### Text shown:
<<<<

[mlpack-git] master: Refactor into UpdateOwner(), instead of an ugly loop at the beginning of TreeUpdate(). (2633583)

gitdub at big.cc.gt.atl.ga.us gitdub at big.cc.gt.atl.ga.us
Thu Mar 12 16:02:12 EDT 2015


Repository : https://github.com/mlpack/mlpack

On branch  : master
Link       : https://github.com/mlpack/mlpack/compare/eddd7167d69b6c88b271ef2e51d1c20e13f1acd8...70342dd8e5c17e0c164cfb8189748671e9c0dd44

>---------------------------------------------------------------

commit 2633583a44a2ef6776721199f28291f02cae75b5
Author: Ryan Curtin <ryan at ratml.org>
Date:   Wed Jan 28 16:17:01 2015 -0500

    Refactor into UpdateOwner(), instead of an ugly loop at the beginning of TreeUpdate().


>---------------------------------------------------------------

2633583a44a2ef6776721199f28291f02cae75b5
 src/mlpack/methods/kmeans/dual_tree_kmeans.hpp     |   4 +
 .../methods/kmeans/dual_tree_kmeans_impl.hpp       | 106 +++++++++------------
 2 files changed, 48 insertions(+), 62 deletions(-)

>>>>

### Required action 1:
Return the full commit notice word for word.
The commit notice and the records are separate material.

### Data listing:
<<<<

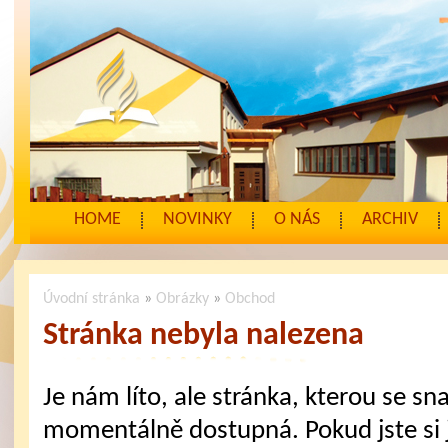
HOME
NOVINKY
O NÁS
ARCHIV
Úvodní stránka
»
Obrázky
»
Obchod
Stránka nebyla nalezena
Je nám líto, ale stránka, kterou se sna
momentálně dostupná. Pokud jste si j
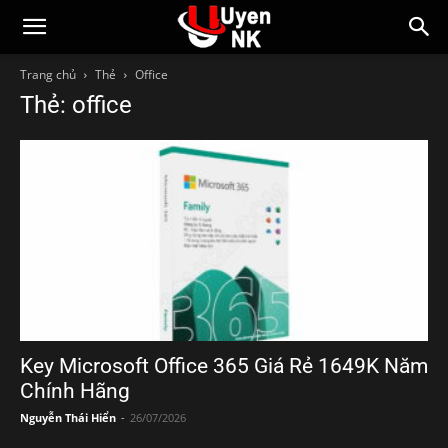
Trang chủ
Thẻ
Office
Thẻ: office
Key Microsoft Office 365 Giá Rẻ 1649K Năm
Chính Hãng
Nguyễn Thái Hiển
-
26/07/2026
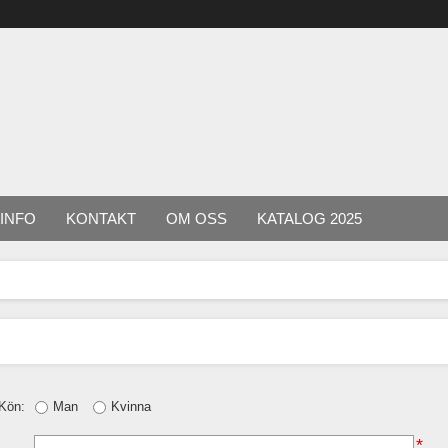
INFO
KONTAKT
OM OSS
KATALOG 2025
Kön:
Man
Kvinna
*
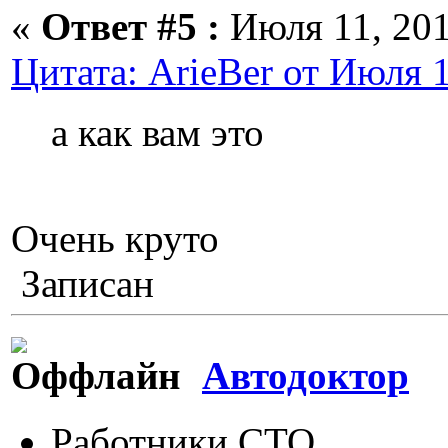
«
Ответ #5 :
Июля 11, 201
Цитата: ArieBer от Июля 1
а как вам это
Очень круто
Записан
Автодоктор
Работники СТО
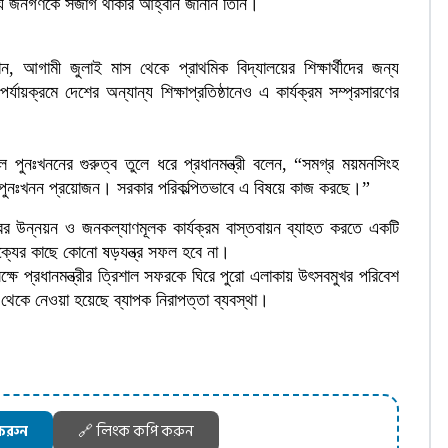
ন্য জনগণকে সজাগ থাকার আহ্বান জানান তিনি।
ানান, আগামী জুলাই মাস থেকে প্রাথমিক বিদ্যালয়ের শিক্ষার্থীদের জন্য
যায়ক্রমে দেশের অন্যান্য শিক্ষাপ্রতিষ্ঠানেও এ কার্যক্রম সম্প্রসারণের
 পুনঃখননের গুরুত্ব তুলে ধরে প্রধানমন্ত্রী বলেন, “সমগ্র ময়মনসিংহ
ো পুনঃখনন প্রয়োজন। সরকার পরিকল্পিতভাবে এ বিষয়ে কাজ করছে।”
ের উন্নয়ন ও জনকল্যাণমূলক কার্যক্রম বাস্তবায়ন ব্যাহত করতে একটি
 ঐক্যের কাছে কোনো ষড়যন্ত্র সফল হবে না।
্ষে প্রধানমন্ত্রীর ত্রিশাল সফরকে ঘিরে পুরো এলাকায় উৎসবমুখর পরিবেশ
ষ থেকে নেওয়া হয়েছে ব্যাপক নিরাপত্তা ব্যবস্থা।
করুন
🔗 লিংক কপি করুন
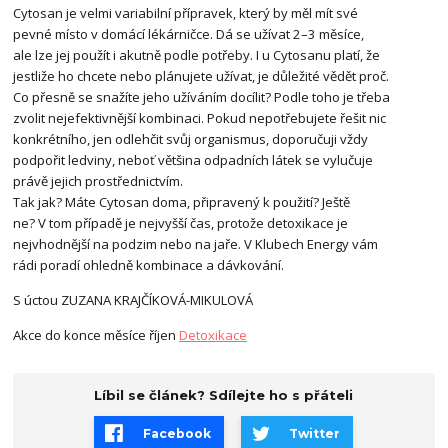
Cytosan je velmi variabilní přípravek, který by měl mít své
pevné místo v domácí lékárničce. Dá se užívat 2–3 měsíce,
ale lze jej použít i akutně podle potřeby. I u Cytosanu platí, že
jestliže ho chcete nebo plánujete užívat, je důležité vědět proč.
Co přesně se snažíte jeho užíváním docílit? Podle toho je třeba
zvolit nejefektivnější kombinaci. Pokud nepotřebujete řešit nic
konkrétního, jen odlehčit svůj organismus, doporučuji vždy
podpořit ledviny, neboť většina odpadních látek se vylučuje
právě jejich prostřednictvím.
Tak jak? Máte Cytosan doma, připravený k použití? Ještě
ne? V tom případě je nejvyšší čas, protože detoxikace je
nejvhodnější na podzim nebo na jaře. V Klubech Energy vám
rádi poradí ohledně kombinace a dávkování.
S úctou ZUZANA KRAJČÍKOVÁ-MIKULOVÁ
Akce do konce měsíce říjen
Detoxikace
Líbil se článek? Sdílejte ho s přáteli
Facebook
Twitter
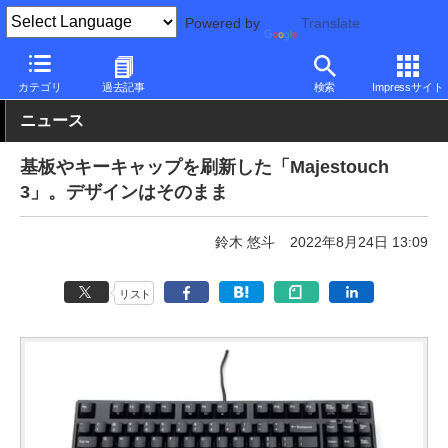
Powered by
Translate
PC Watch
半導体/周辺機器
キーボード
有線
カテゴリ
過去記事
検索
Impressサイト
ニュース
基板やキーキャップを刷新した「Majestouch
3」。デザインはそのまま
鈴木 悠斗
2022年8月24日 13:09
リスト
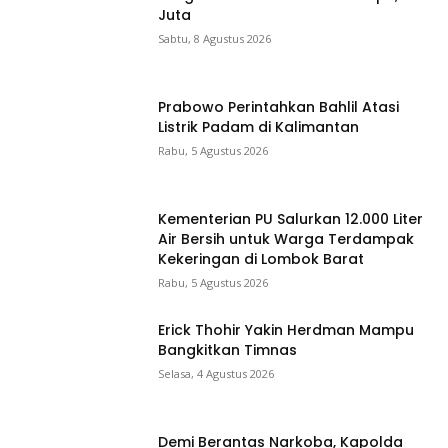
Juta
Sabtu, 8 Agustus 2026
Prabowo Perintahkan Bahlil Atasi
Listrik Padam di Kalimantan
Rabu, 5 Agustus 2026
Kementerian PU Salurkan 12.000 Liter
Air Bersih untuk Warga Terdampak
Kekeringan di Lombok Barat
Rabu, 5 Agustus 2026
Erick Thohir Yakin Herdman Mampu
Bangkitkan Timnas
Selasa, 4 Agustus 2026
Demi Berantas Narkoba, Kapolda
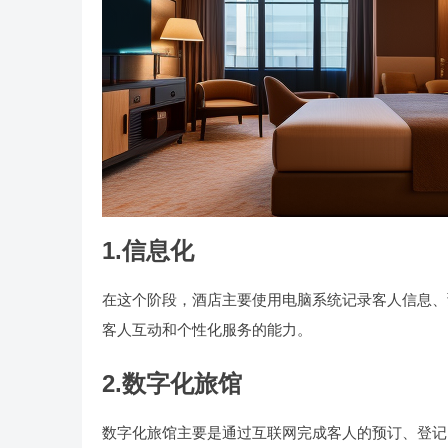
1.信息化
在这个阶段，酒店主要使用电脑系统记录客人信息、
客人互动和个性化服务的能力。
2.数字化旅馆
数字化旅馆主要是通过互联网完成客人的预订、登记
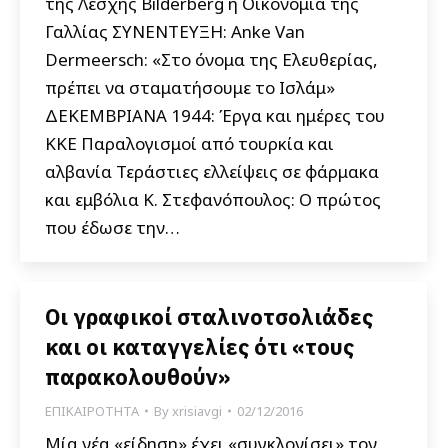
της Λέσχης Bilderberg η Οικονομία της
Γαλλίας ΣΥΝΕΝΤΕΥΞΗ: Anke Van
Dermeersch: «Στο όνομα της Ελευθερίας,
πρέπει να σταματήσουμε το Ισλάμ»
ΔΕΚΕΜΒΡΙΑΝΑ 1944: Έργα και ημέρες του
ΚΚΕ Παραλογισμοί από τουρκία και
αλβανία Τεράστιες ελλείψεις σε φάρμακα
και εμβόλια Κ. Στεφανόπουλος: Ο πρώτος
που έδωσε την…
Οι γραφικοί σταλινοτσολιάδες
και οι καταγγελίες ότι «τους
παρακολουθούν»
ΕΠΙΚΑΙΡΟΤΗΤΑ
By
xrisiavgi
02/12/2016
Μία νέα «είδηση» έχει «συγκλονίσει» τον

>>>>

### Required action 2:
How many lines of the records contain the string "Agustus", matching case exactly? Give only the number.

### Response 1:
[mlpack-git] master: Refactor into UpdateOwner(), instead of an ugly loop at the beginning of TreeUpdate(). (2633583)

gitdub at big.cc.gt.atl.ga.us gitdub at big.cc.gt.atl.ga.us
Thu Mar 12 16:02:12 EDT 2015


Repository : https://github.com/mlpack/mlpack

On branch  : master
Link       : https://github.com/mlpack/mlpack/compare/eddd7167d69b6c88b271ef2e51d1c20e13f1acd8...70342dd8e5c17e0c164cfb8189748671e9c0dd44

>---------------------------------------------------------------

commit 2633583a44a2ef6776721199f28291f02cae75b5
Author: Ryan Curtin <ryan at ratml.org>
Date:   Wed Jan 28 16:17:01 2015 -0500

    Refactor into UpdateOwner(), instead of an ugly loop at the beginning of TreeUpdate().


>---------------------------------------------------------------

2633583a44a2ef6776721199f28291f02cae75b5
 src/mlpack/methods/kmeans/dual_tree_kmeans.hpp     |   4 +
 .../methods/kmeans/dual_tree_kmeans_impl.hpp       | 106 +++++++++------------
 2 files changed, 48 insertions(+), 62 deletions(-)

### Response 2:
4